I agree with you, wombat.
Whilst some of my long-term investment share prices have suffered greatly from the actions of shorts, I have benefitted equally greatly in buying in at a low after the shorts have devastated the share prices of good companies. Lose some, win some. Such is my rather ordinary karma, I suppose.
Even if we're not into the actual shorting of shares ourselves, I believe that we can still exploit their effects to our financial advantage. A trick to it is to keep some powder dry, in other words, resist the temptation to use up all the spare cash.
I see no point in expending so much time and energy into hating shorts because there's just no investment return arising from all that hatred.
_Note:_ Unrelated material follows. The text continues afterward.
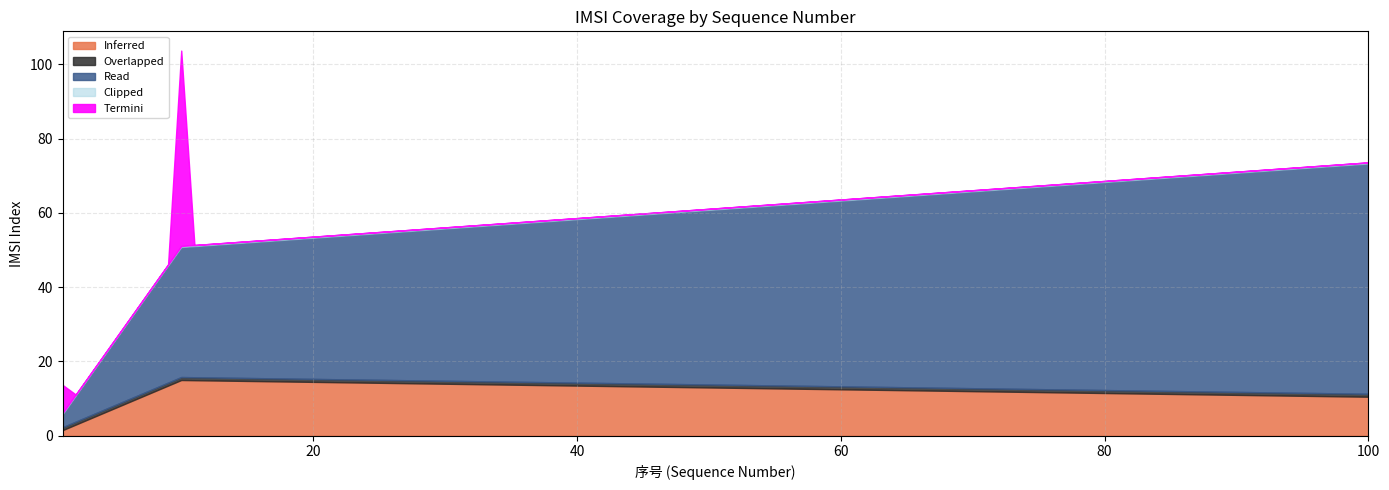

True or false: Overlapped and Read intersect in this chart.

False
Similarly so in the case of shorters who deride those who hold long-term investment. Why waste their time doing that? They don't get any financial profit out of it either. (Years later, I still wonder why shorters gloat at long-term investors who choose to use a different strategy and have suffered in the downturn. What business is it of theirs? Despite their self-acclaimed massive profits, seems that these shorters' lives might be so empty that they need to sneer at others as a form of over-compensation. What does that really say about themselves?)
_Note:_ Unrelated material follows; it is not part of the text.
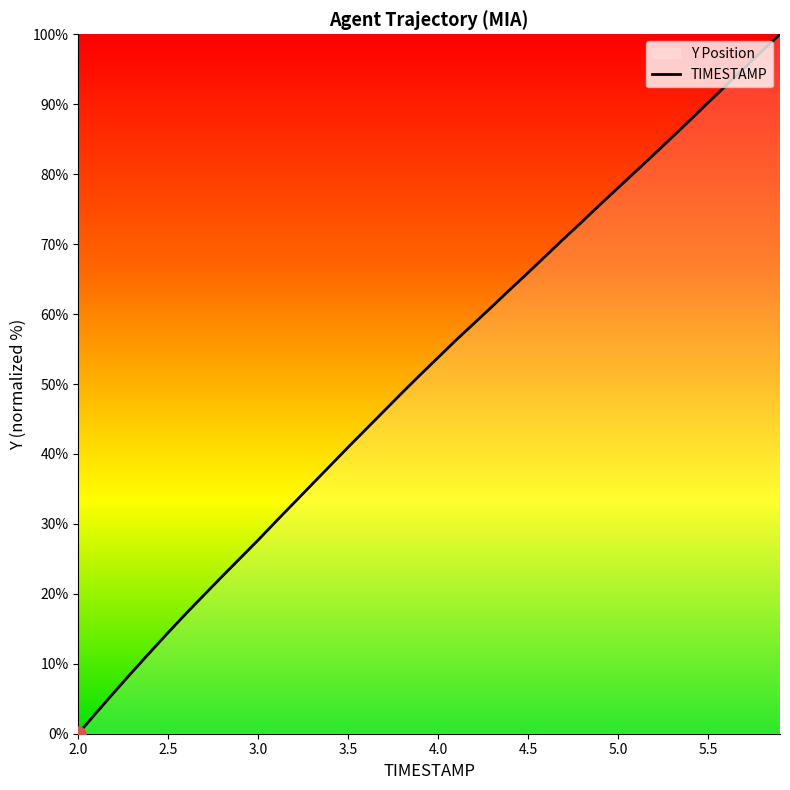

What is the ratio of the value at 2.6 to the value at 2.1?

5.8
For me it's all about the timing of entry and exit. Perhaps one day there will be an all-time best-selling book written by a brilliant person on how to find and lucratively apply that elusive balance between the rational and the gut feeling for investing in shares or commodities.
Cheers.
P.S. Thumbs ups to you, atomic, JID and a few others whose monikers did not pop up in my mind while typing this final line. Luv your posts.